# Avast Free Hohe CPU Auslastung



## BartholomO (11. Februar 2015)

Hey Leute, habe ein Problem und zwar, habe ich es jetzt schon die letzten paar Tage 3 mal gehabt, dass bei meinem PC auf einmal das Internet extrem langsam war bis hin zu dass die Seiten gar nicht mehr geladen haben, auch Programme haben richtig lange gebraucht zum Laden und der ganze PC hat einfach gehangen. Nun ist mir aufgefallen dass Avast in der Zeit über 90% Auslastung hat, selbst nach einem Neustart hat Avast dann wieder direkt über 90%, aber nach ca. 10 Minuten geht dass ganze wieder runter auf fast 0%. Habe beim letzten mal den Web Schutz deaktiviert während dessen, das hat aber keine Änderung gebracht.

Würde mich über Antworten freuen. 

MfG

BartholomO


----------



## pronde (11. Februar 2015)

Sieht danach aus als würde avast anfangen deine Festplatte zu Scannen (also nach Viren) hast du evtl. eingestellt dass er regelmäßig scannen soll?

Edit:

"Hallo,

ich würde empfehlen, die Bildschirmschoner Prüfung auf den betroffenen Rechnern zu deaktivieren. Es liegen uns auch vereinzelte Berichte vor, dass die Bildschirmschoner-Prüfung auf ein paar Systemen nicht endet, wenn der Bildschirmschoner unterbrochen wird."


----------



## BartholomO (12. Februar 2015)

Danke für die Antwort.

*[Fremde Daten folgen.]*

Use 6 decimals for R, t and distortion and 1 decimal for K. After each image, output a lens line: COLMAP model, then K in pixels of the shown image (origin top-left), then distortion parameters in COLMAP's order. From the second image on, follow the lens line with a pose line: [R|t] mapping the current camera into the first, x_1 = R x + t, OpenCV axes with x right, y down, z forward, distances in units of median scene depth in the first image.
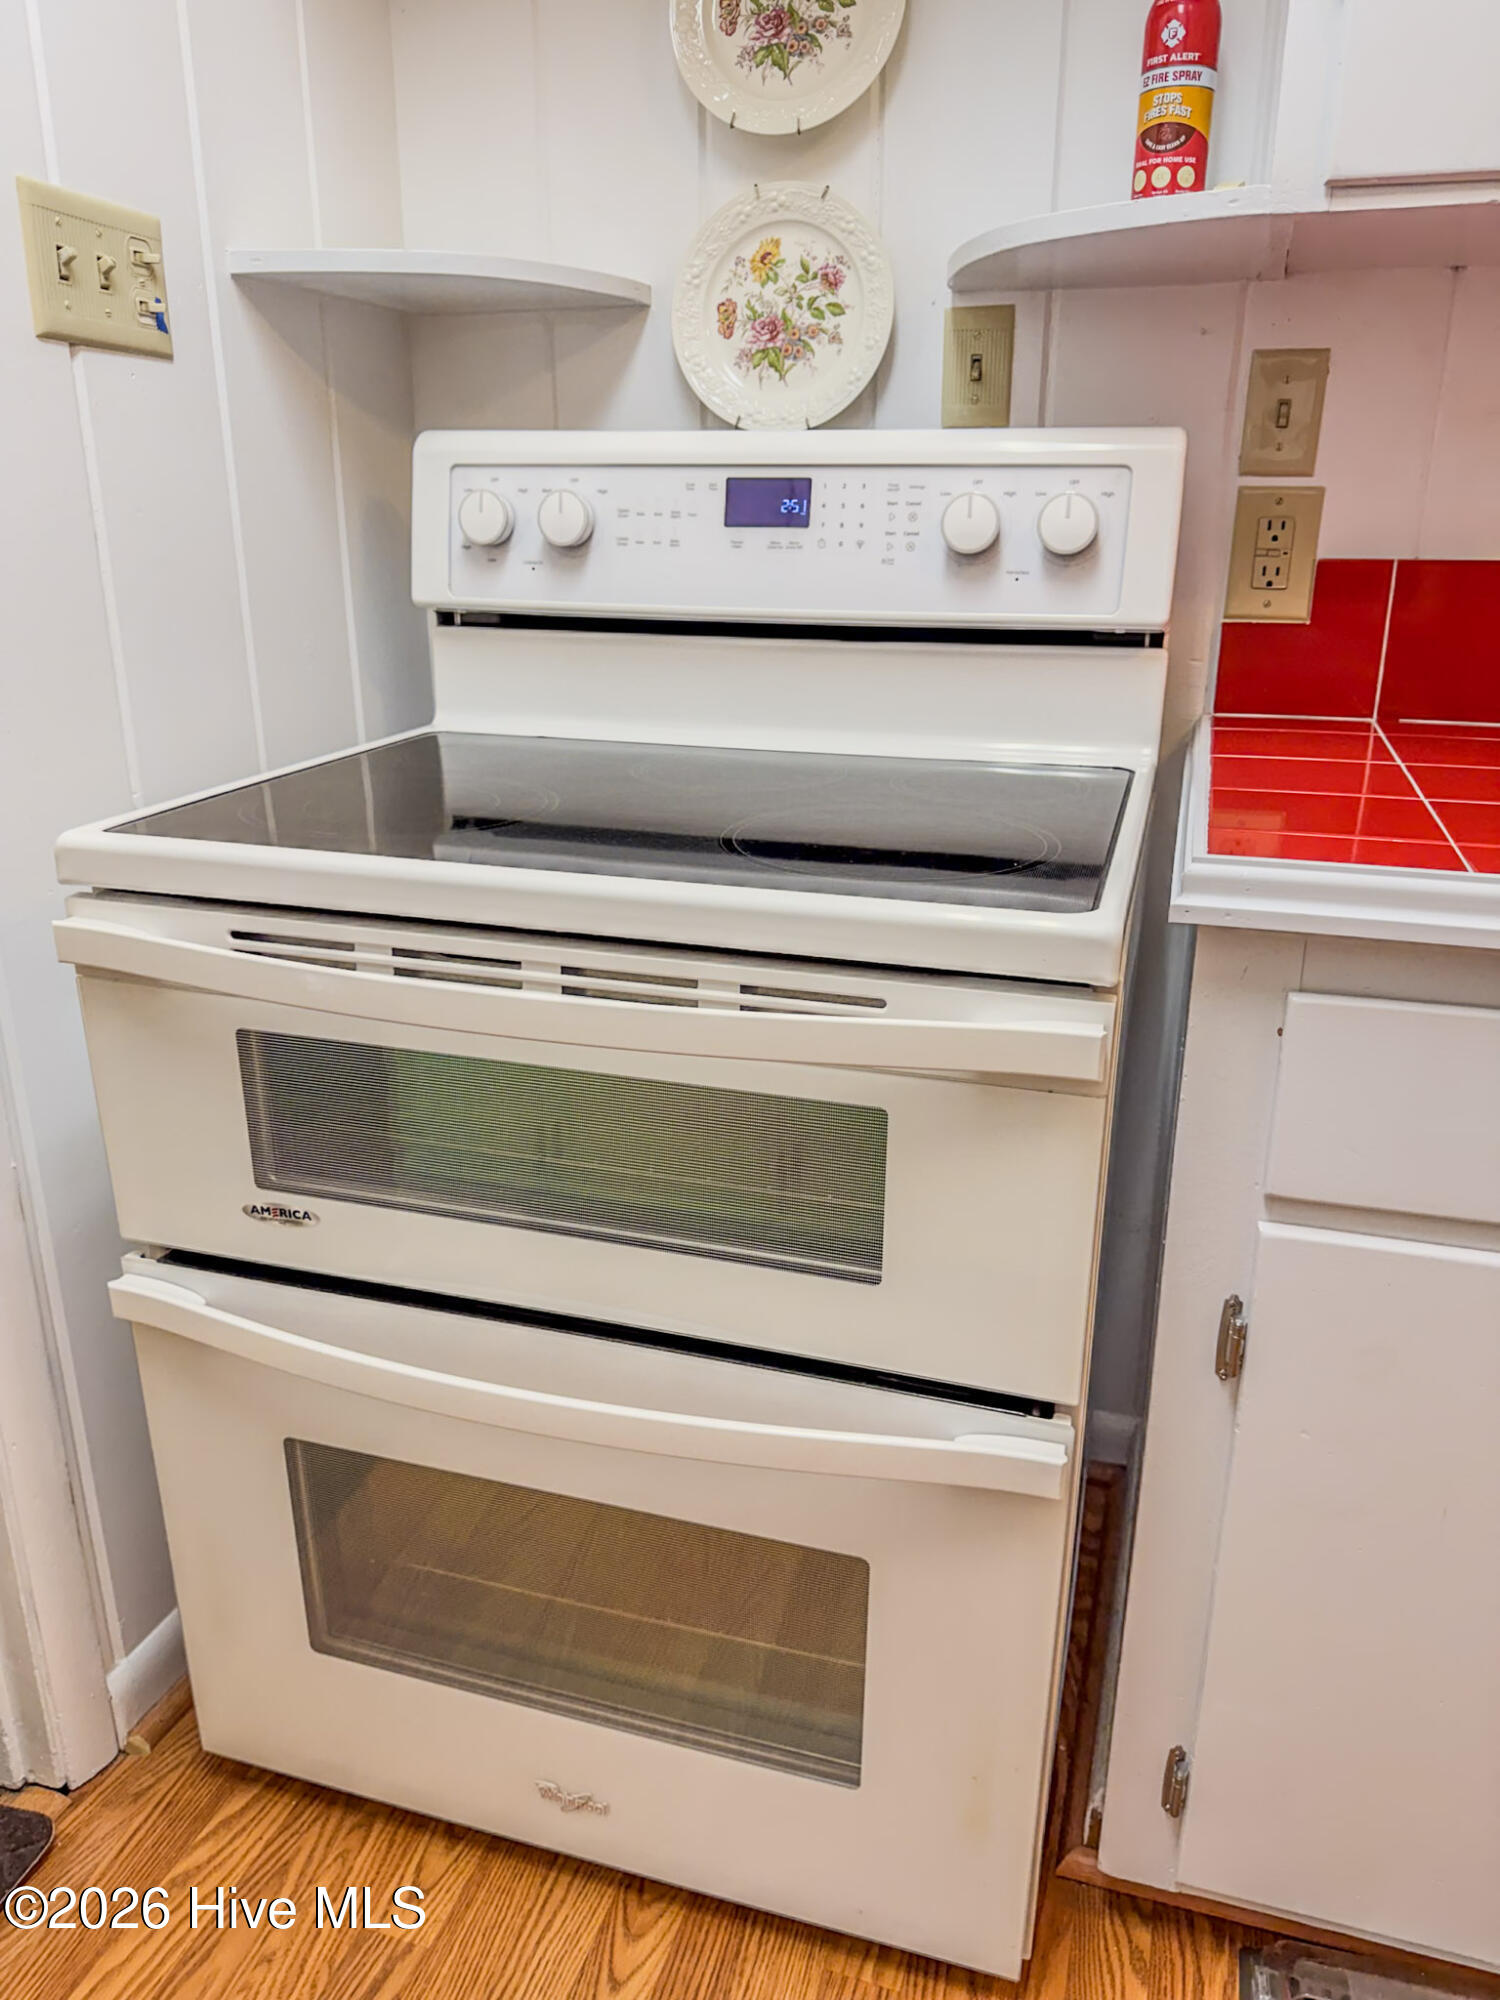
lens RADIAL K [[1429.0, 0, 756.6], [0, 1429.0, 991.7], [0, 0, 1]] dist [0.027531, -0.027879]
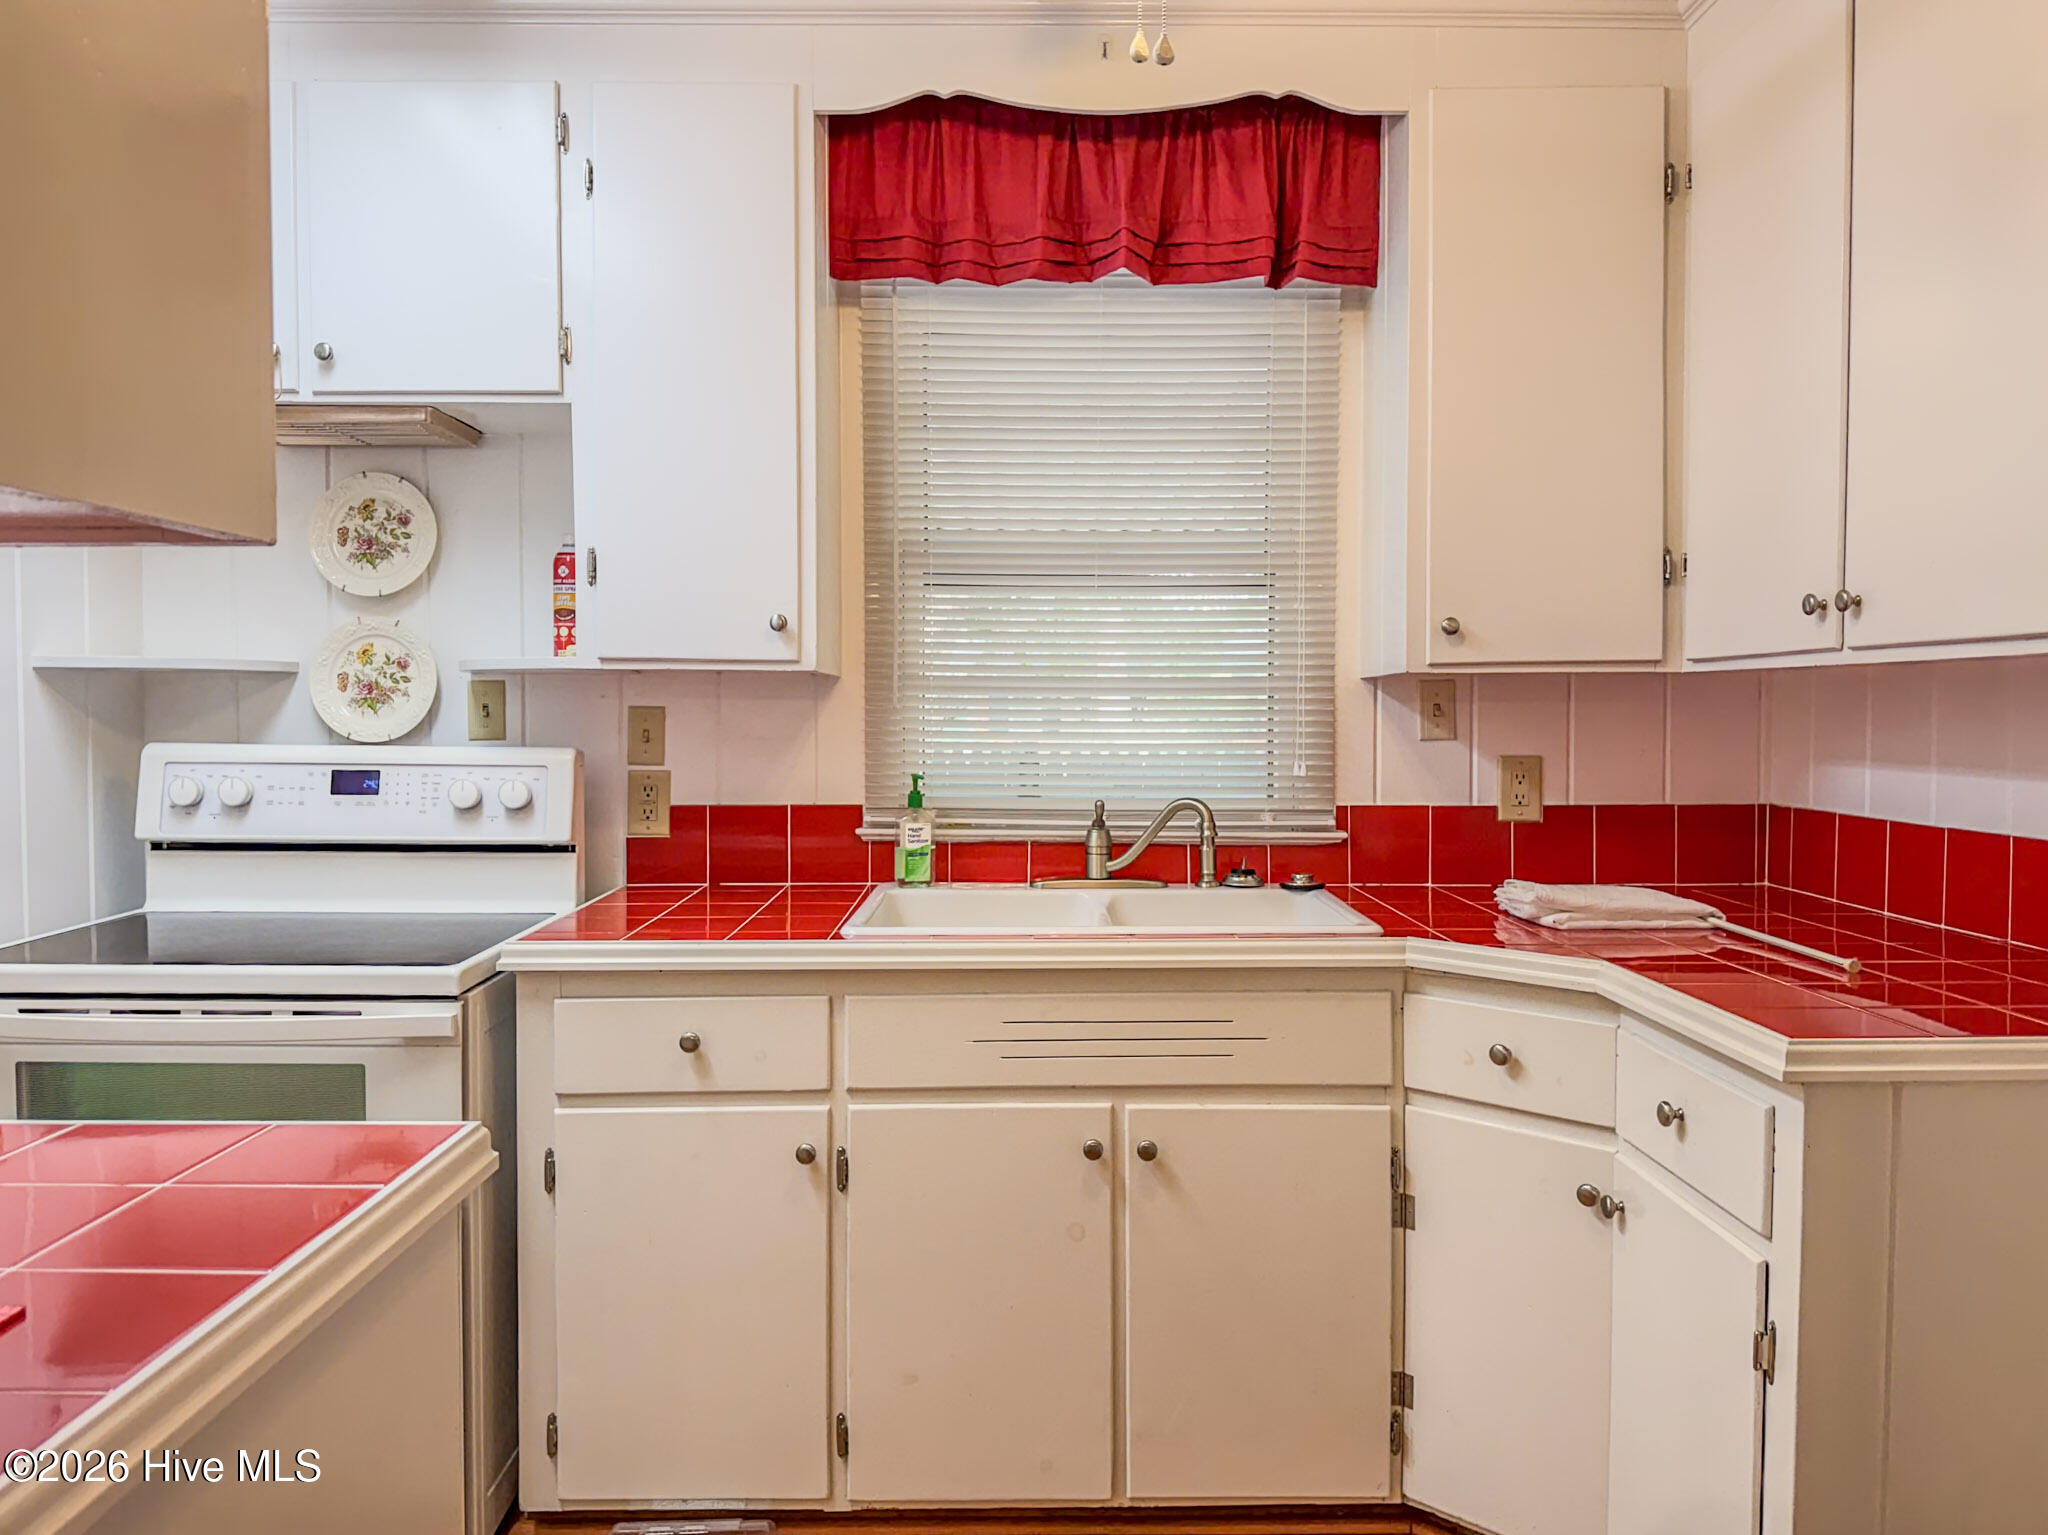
lens RADIAL K [[1463.3, 0, 1023.2], [0, 1463.3, 778.7], [0, 0, 1]] dist [0.027531, -0.027879]
pose [[0.951878, -0.011645, 0.306256, 0.240881], [0.094762, 0.961494, -0.257973, 0.222781], [-0.291459, 0.274580, 0.916328, -0.975768]]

Also die Bildschirmschoner Überprüfung werde ich mal deaktivieren (dort war die Endlosprüfung aktiviert), aber überprüft der den denn auch wenn ich komplett aktiv am PC arbeite? 

Bei dem Schutz habe ich den Dateisystem Schutz, den Mail Schutz und den Web Schutz an. Ob der PC immer mal wieder eine Automatische Virenüberprüfung macht konnte ich leider nicht schauen, habe keine Funktion gefunden.


----------



## pronde (16. Februar 2015)

Also der Scanner prüft wenn du immer aktiv bist meines Wissens nur neue Dateien. Die Bildschirmschoner Prüfung macht dann nochmal alle auch alten Dateien durch. Hat das ausschalten denn was gebracht?

Das Problem ist ja das wenn er aktiv immer prüft der PC ausgelastet wird deswegen gibt ja den Modus mit Bildschirmschoner... Der aber wohl defekt ist


----------



## BartholomO (18. Februar 2015)

Also seitdem ich die Bildschirmschoner Überprüfung deaktiviert habe ist der Fehler nicht mehr aufgetreten, also denke ich das alles wieder passt, danke für die Hilfe . Hoffe nur dass die Entwickler das in Zukunft fixen, ist ja schon ein größerer Fehler, gerade wenn den Fehler mehrere Leute haben.


----------